***** Provided records *****

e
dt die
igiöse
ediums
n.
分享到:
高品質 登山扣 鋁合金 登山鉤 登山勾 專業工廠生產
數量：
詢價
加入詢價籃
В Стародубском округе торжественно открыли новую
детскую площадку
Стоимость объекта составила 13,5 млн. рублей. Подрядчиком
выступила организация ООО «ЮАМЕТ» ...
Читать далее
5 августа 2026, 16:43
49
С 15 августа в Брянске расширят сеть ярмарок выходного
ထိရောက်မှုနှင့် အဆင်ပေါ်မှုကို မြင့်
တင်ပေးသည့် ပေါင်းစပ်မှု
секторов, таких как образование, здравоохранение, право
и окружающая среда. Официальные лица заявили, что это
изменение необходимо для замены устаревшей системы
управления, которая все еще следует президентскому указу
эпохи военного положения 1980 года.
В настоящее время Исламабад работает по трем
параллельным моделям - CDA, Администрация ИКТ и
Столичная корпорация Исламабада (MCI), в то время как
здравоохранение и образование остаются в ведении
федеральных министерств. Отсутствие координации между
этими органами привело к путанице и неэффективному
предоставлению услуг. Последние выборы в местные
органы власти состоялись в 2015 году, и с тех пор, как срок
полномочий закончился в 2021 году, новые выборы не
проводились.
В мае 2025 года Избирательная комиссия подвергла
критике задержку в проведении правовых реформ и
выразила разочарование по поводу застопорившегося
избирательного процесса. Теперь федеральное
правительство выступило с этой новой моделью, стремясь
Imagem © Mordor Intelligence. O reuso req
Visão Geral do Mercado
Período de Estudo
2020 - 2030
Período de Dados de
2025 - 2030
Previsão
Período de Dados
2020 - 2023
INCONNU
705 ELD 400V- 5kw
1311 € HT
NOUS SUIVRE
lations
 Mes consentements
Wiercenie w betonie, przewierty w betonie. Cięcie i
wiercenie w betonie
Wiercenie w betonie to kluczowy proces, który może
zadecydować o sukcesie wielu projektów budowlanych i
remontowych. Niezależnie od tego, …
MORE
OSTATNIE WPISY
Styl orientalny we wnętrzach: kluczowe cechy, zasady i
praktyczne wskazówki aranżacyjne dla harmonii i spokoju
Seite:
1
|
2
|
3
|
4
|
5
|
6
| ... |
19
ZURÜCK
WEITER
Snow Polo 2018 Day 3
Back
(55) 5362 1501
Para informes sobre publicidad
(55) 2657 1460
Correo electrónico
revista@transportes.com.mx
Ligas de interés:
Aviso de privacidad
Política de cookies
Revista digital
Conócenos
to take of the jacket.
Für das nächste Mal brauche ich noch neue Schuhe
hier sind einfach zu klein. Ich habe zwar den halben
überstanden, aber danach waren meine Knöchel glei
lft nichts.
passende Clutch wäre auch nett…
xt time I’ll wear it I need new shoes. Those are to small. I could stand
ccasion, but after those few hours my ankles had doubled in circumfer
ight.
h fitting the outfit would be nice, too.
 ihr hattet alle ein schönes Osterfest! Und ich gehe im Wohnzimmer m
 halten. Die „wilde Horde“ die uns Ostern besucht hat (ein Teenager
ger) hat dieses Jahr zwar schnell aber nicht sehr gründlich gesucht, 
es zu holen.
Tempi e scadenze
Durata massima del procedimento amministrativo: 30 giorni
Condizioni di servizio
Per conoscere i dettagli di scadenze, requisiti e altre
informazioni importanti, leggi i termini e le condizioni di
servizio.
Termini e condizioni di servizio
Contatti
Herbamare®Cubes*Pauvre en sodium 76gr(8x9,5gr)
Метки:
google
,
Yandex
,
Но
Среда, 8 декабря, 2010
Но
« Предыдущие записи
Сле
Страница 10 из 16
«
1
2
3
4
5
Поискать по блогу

*****

§ Exercise requirements:
Can you rewrite everything from the start of the items down to and including the line containing "С 15 августа" as a numbered list, leaving out any blank lines?

§ Answer box:
1. e
2. dt die
3. igiöse
4. ediums
5. n.
6. 分享到:
7. 高品質 登山扣 鋁合金 登山鉤 登山勾 專業工廠生產
8. 數量：
9. 詢價
10. 加入詢價籃
11. В Стародубском округе торжественно открыли новую
12. детскую площадку
13. Стоимость объекта составила 13,5 млн. рублей. Подрядчиком
14. выступила организация ООО «ЮАМЕТ» ...
15. Читать далее
16. 5 августа 2026, 16:43
17. 49
18. С 15 августа в Брянске расширят сеть ярмарок выходного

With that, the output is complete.